** start of Excerpted data **

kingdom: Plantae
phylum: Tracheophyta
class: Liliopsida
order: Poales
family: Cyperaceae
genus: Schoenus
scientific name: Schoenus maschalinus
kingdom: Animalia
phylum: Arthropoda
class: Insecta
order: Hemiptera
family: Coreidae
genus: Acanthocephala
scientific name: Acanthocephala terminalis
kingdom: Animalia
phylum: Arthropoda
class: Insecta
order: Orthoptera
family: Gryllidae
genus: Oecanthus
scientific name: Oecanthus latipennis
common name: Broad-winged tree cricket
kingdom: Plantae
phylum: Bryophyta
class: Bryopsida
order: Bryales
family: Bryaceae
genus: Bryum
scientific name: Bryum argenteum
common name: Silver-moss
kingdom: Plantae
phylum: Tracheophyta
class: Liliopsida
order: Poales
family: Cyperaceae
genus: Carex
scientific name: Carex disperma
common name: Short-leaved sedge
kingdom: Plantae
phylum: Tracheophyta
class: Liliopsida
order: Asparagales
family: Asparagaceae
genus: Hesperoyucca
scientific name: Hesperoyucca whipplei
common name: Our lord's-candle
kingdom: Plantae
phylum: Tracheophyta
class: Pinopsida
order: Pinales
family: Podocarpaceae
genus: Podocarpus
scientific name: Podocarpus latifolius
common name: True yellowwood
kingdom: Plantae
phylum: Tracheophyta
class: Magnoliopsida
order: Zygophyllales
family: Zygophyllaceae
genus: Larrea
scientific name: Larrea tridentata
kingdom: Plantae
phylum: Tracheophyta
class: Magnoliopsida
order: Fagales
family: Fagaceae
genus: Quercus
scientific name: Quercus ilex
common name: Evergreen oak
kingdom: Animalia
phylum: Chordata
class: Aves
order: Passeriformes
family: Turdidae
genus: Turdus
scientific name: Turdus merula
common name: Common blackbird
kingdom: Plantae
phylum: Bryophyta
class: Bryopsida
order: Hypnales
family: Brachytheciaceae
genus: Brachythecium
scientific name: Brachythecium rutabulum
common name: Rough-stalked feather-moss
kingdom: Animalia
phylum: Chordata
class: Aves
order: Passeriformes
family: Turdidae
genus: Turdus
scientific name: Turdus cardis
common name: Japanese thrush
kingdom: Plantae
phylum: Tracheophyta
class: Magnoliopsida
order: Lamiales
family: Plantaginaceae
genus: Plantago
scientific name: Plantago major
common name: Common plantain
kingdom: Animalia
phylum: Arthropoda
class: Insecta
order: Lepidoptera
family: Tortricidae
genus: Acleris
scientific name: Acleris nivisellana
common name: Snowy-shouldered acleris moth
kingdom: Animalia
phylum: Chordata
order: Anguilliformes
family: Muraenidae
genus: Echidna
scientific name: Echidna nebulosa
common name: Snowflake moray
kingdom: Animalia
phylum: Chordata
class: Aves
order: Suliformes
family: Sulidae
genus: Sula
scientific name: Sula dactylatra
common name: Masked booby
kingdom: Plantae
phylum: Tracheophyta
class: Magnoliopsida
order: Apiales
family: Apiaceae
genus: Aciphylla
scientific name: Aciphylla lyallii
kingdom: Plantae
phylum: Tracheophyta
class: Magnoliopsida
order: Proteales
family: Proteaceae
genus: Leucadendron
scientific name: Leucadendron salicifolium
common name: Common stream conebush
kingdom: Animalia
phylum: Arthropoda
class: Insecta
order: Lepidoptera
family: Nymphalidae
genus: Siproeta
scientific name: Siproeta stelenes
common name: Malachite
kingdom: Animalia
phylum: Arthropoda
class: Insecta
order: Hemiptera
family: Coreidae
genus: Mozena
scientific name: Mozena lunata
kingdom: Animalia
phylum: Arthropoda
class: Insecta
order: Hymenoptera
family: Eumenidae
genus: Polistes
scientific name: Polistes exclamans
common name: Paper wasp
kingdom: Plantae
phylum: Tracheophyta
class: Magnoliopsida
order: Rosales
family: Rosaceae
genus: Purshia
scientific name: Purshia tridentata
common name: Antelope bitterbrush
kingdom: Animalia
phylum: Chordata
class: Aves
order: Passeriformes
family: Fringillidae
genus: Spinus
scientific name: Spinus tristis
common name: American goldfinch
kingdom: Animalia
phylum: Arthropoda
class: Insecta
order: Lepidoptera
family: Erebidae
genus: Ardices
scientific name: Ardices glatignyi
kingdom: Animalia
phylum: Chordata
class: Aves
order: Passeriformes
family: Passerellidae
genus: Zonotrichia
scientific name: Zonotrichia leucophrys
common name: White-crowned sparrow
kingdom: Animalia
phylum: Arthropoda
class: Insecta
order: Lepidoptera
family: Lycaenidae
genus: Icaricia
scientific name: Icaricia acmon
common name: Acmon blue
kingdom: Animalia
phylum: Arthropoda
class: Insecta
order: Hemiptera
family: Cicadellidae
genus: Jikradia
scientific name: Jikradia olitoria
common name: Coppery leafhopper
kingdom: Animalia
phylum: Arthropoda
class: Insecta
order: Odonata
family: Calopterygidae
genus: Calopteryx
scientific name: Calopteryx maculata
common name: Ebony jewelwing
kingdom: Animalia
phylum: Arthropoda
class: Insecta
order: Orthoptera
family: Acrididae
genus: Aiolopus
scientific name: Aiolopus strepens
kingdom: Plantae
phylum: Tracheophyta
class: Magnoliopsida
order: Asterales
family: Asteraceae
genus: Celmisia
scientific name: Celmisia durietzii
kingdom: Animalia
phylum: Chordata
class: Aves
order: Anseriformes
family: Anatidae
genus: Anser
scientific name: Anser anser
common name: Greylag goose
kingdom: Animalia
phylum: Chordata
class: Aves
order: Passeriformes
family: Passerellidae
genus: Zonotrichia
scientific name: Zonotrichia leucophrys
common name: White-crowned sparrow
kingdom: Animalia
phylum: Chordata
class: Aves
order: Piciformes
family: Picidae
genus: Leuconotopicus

** end of Excerpted data **

Written request: Rewrite every line of the material above as a Markdown table with two columns, Row and Classification. Number the lines in order and leave out any blank ones.

Full response:
| Row | Classification |
|---|---|
| 1 | kingdom: Plantae |
| 2 | phylum: Tracheophyta |
| 3 | class: Liliopsida |
| 4 | order: Poales |
| 5 | family: Cyperaceae |
| 6 | genus: Schoenus |
| 7 | scientific name: Schoenus maschalinus |
| 8 | kingdom: Animalia |
| 9 | phylum: Arthropoda |
| 10 | class: Insecta |
| 11 | order: Hemiptera |
| 12 | family: Coreidae |
| 13 | genus: Acanthocephala |
| 14 | scientific name: Acanthocephala terminalis |
| 15 | kingdom: Animalia |
| 16 | phylum: Arthropoda |
| 17 | class: Insecta |
| 18 | order: Orthoptera |
| 19 | family: Gryllidae |
| 20 | genus: Oecanthus |
| 21 | scientific name: Oecanthus latipennis |
| 22 | common name: Broad-winged tree cricket |
| 23 | kingdom: Plantae |
| 24 | phylum: Bryophyta |
| 25 | class: Bryopsida |
| 26 | order: Bryales |
| 27 | family: Bryaceae |
| 28 | genus: Bryum |
| 29 | scientific name: Bryum argenteum |
| 30 | common name: Silver-moss |
| 31 | kingdom: Plantae |
| 32 | phylum: Tracheophyta |
| 33 | class: Liliopsida |
| 34 | order: Poales |
| 35 | family: Cyperaceae |
| 36 | genus: Carex |
| 37 | scientific name: Carex disperma |
| 38 | common name: Short-leaved sedge |
| 39 | kingdom: Plantae |
| 40 | phylum: Tracheophyta |
| 41 | class: Liliopsida |
| 42 | order: Asparagales |
| 43 | family: Asparagaceae |
| 44 | genus: Hesperoyucca |
| 45 | scientific name: Hesperoyucca whipplei |
| 46 | common name: Our lord's-candle |
| 47 | kingdom: Plantae |
| 48 | phylum: Tracheophyta |
| 49 | class: Pinopsida |
| 50 | order: Pinales |
| 51 | family: Podocarpaceae |
| 52 | genus: Podocarpus |
| 53 | scientific name: Podocarpus latifolius |
| 54 | common name: True yellowwood |
| 55 | kingdom: Plantae |
| 56 | phylum: Tracheophyta |
| 57 | class: Magnoliopsida |
| 58 | order: Zygophyllales |
| 59 | family: Zygophyllaceae |
| 60 | genus: Larrea |
| 61 | scientific name: Larrea tridentata |
| 62 | kingdom: Plantae |
| 63 | phylum: Tracheophyta |
| 64 | class: Magnoliopsida |
| 65 | order: Fagales |
| 66 | family: Fagaceae |
| 67 | genus: Quercus |
| 68 | scientific name: Quercus ilex |
| 69 | common name: Evergreen oak |
| 70 | kingdom: Animalia |
| 71 | phylum: Chordata |
| 72 | class: Aves |
| 73 | order: Passeriformes |
| 74 | family: Turdidae |
| 75 | genus: Turdus |
| 76 | scientific name: Turdus merula |
| 77 | common name: Common blackbird |
| 78 | kingdom: Plantae |
| 79 | phylum: Bryophyta |
| 80 | class: Bryopsida |
| 81 | order: Hypnales |
| 82 | family: Brachytheciaceae |
| 83 | genus: Brachythecium |
| 84 | scientific name: Brachythecium rutabulum |
| 85 | common name: Rough-stalked feather-moss |
| 86 | kingdom: Animalia |
| 87 | phylum: Chordata |
| 88 | class: Aves |
| 89 | order: Passeriformes |
| 90 | family: Turdidae |
| 91 | genus: Turdus |
| 92 | scientific name: Turdus cardis |
| 93 | common name: Japanese thrush |
| 94 | kingdom: Plantae |
| 95 | phylum: Tracheophyta |
| 96 | class: Magnoliopsida |
| 97 | order: Lamiales |
| 98 | family: Plantaginaceae |
| 99 | genus: Plantago |
| 100 | scientific name: Plantago major |
| 101 | common name: Common plantain |
| 102 | kingdom: Animalia |
| 103 | phylum: Arthropoda |
| 104 | class: Insecta |
| 105 | order: Lepidoptera |
| 106 | family: Tortricidae |
| 107 | genus: Acleris |
| 108 | scientific name: Acleris nivisellana |
| 109 | common name: Snowy-shouldered acleris moth |
| 110 | kingdom: Animalia |
| 111 | phylum: Chordata |
| 112 | order: Anguilliformes |
| 113 | family: Muraenidae |
| 114 | genus: Echidna |
| 115 | scientific name: Echidna nebulosa |
| 116 | common name: Snowflake moray |
| 117 | kingdom: Animalia |
| 118 | phylum: Chordata |
| 119 | class: Aves |
| 120 | order: Suliformes |
| 121 | family: Sulidae |
| 122 | genus: Sula |
| 123 | scientific name: Sula dactylatra |
| 124 | common name: Masked booby |
| 125 | kingdom: Plantae |
| 126 | phylum: Tracheophyta |
| 127 | class: Magnoliopsida |
| 128 | order: Apiales |
| 129 | family: Apiaceae |
| 130 | genus: Aciphylla |
| 131 | scientific name: Aciphylla lyallii |
| 132 | kingdom: Plantae |
| 133 | phylum: Tracheophyta |
| 134 | class: Magnoliopsida |
| 135 | order: Proteales |
| 136 | family: Proteaceae |
| 137 | genus: Leucadendron |
| 138 | scientific name: Leucadendron salicifolium |
| 139 | common name: Common stream conebush |
| 140 | kingdom: Animalia |
| 141 | phylum: Arthropoda |
| 142 | class: Insecta |
| 143 | order: Lepidoptera |
| 144 | family: Nymphalidae |
| 145 | genus: Siproeta |
| 146 | scientific name: Siproeta stelenes |
| 147 | common name: Malachite |
| 148 | kingdom: Animalia |
| 149 | phylum: Arthropoda |
| 150 | class: Insecta |
| 151 | order: Hemiptera |
| 152 | family: Coreidae |
| 153 | genus: Mozena |
| 154 | scientific name: Mozena lunata |
| 155 | kingdom: Animalia |
| 156 | phylum: Arthropoda |
| 157 | class: Insecta |
| 158 | order: Hymenoptera |
| 159 | family: Eumenidae |
| 160 | genus: Polistes |
| 161 | scientific name: Polistes exclamans |
| 162 | common name: Paper wasp |
| 163 | kingdom: Plantae |
| 164 | phylum: Tracheophyta |
| 165 | class: Magnoliopsida |
| 166 | order: Rosales |
| 167 | family: Rosaceae |
| 168 | genus: Purshia |
| 169 | scientific name: Purshia tridentata |
| 170 | common name: Antelope bitterbrush |
| 171 | kingdom: Animalia |
| 172 | phylum: Chordata |
| 173 | class: Aves |
| 174 | order: Passeriformes |
| 175 | family: Fringillidae |
| 176 | genus: Spinus |
| 177 | scientific name: Spinus tristis |
| 178 | common name: American goldfinch |
| 179 | kingdom: Animalia |
| 180 | phylum: Arthropoda |
| 181 | class: Insecta |
| 182 | order: Lepidoptera |
| 183 | family: Erebidae |
| 184 | genus: Ardices |
| 185 | scientific name: Ardices glatignyi |
| 186 | kingdom: Animalia |
| 187 | phylum: Chordata |
| 188 | class: Aves |
| 189 | order: Passeriformes |
| 190 | family: Passerellidae |
| 191 | genus: Zonotrichia |
| 192 | scientific name: Zonotrichia leucophrys |
| 193 | common name: White-crowned sparrow |
| 194 | kingdom: Animalia |
| 195 | phylum: Arthropoda |
| 196 | class: Insecta |
| 197 | order: Lepidoptera |
| 198 | family: Lycaenidae |
| 199 | genus: Icaricia |
| 200 | scientific name: Icaricia acmon |
| 201 | common name: Acmon blue |
| 202 | kingdom: Animalia |
| 203 | phylum: Arthropoda |
| 204 | class: Insecta |
| 205 | order: Hemiptera |
| 206 | family: Cicadellidae |
| 207 | genus: Jikradia |
| 208 | scientific name: Jikradia olitoria |
| 209 | common name: Coppery leafhopper |
| 210 | kingdom: Animalia |
| 211 | phylum: Arthropoda |
| 212 | class: Insecta |
| 213 | order: Odonata |
| 214 | family: Calopterygidae |
| 215 | genus: Calopteryx |
| 216 | scientific name: Calopteryx maculata |
| 217 | common name: Ebony jewelwing |
| 218 | kingdom: Animalia |
| 219 | phylum: Arthropoda |
| 220 | class: Insecta |
| 221 | order: Orthoptera |
| 222 | family: Acrididae |
| 223 | genus: Aiolopus |
| 224 | scientific name: Aiolopus strepens |
| 225 | kingdom: Plantae |
| 226 | phylum: Tracheophyta |
| 227 | class: Magnoliopsida |
| 228 | order: Asterales |
| 229 | family: Asteraceae |
| 230 | genus: Celmisia |
| 231 | scientific name: Celmisia durietzii |
| 232 | kingdom: Animalia |
| 233 | phylum: Chordata |
| 234 | class: Aves |
| 235 | order: Anseriformes |
| 236 | family: Anatidae |
| 237 | genus: Anser |
| 238 | scientific name: Anser anser |
| 239 | common name: Greylag goose |
| 240 | kingdom: Animalia |
| 241 | phylum: Chordata |
| 242 | class: Aves |
| 243 | order: Passeriformes |
| 244 | family: Passerellidae |
| 245 | genus: Zonotrichia |
| 246 | scientific name: Zonotrichia leucophrys |
| 247 | common name: White-crowned sparrow |
| 248 | kingdom: Animalia |
| 249 | phylum: Chordata |
| 250 | class: Aves |
| 251 | order: Piciformes |
| 252 | family: Picidae |
| 253 | genus: Leuconotopicus |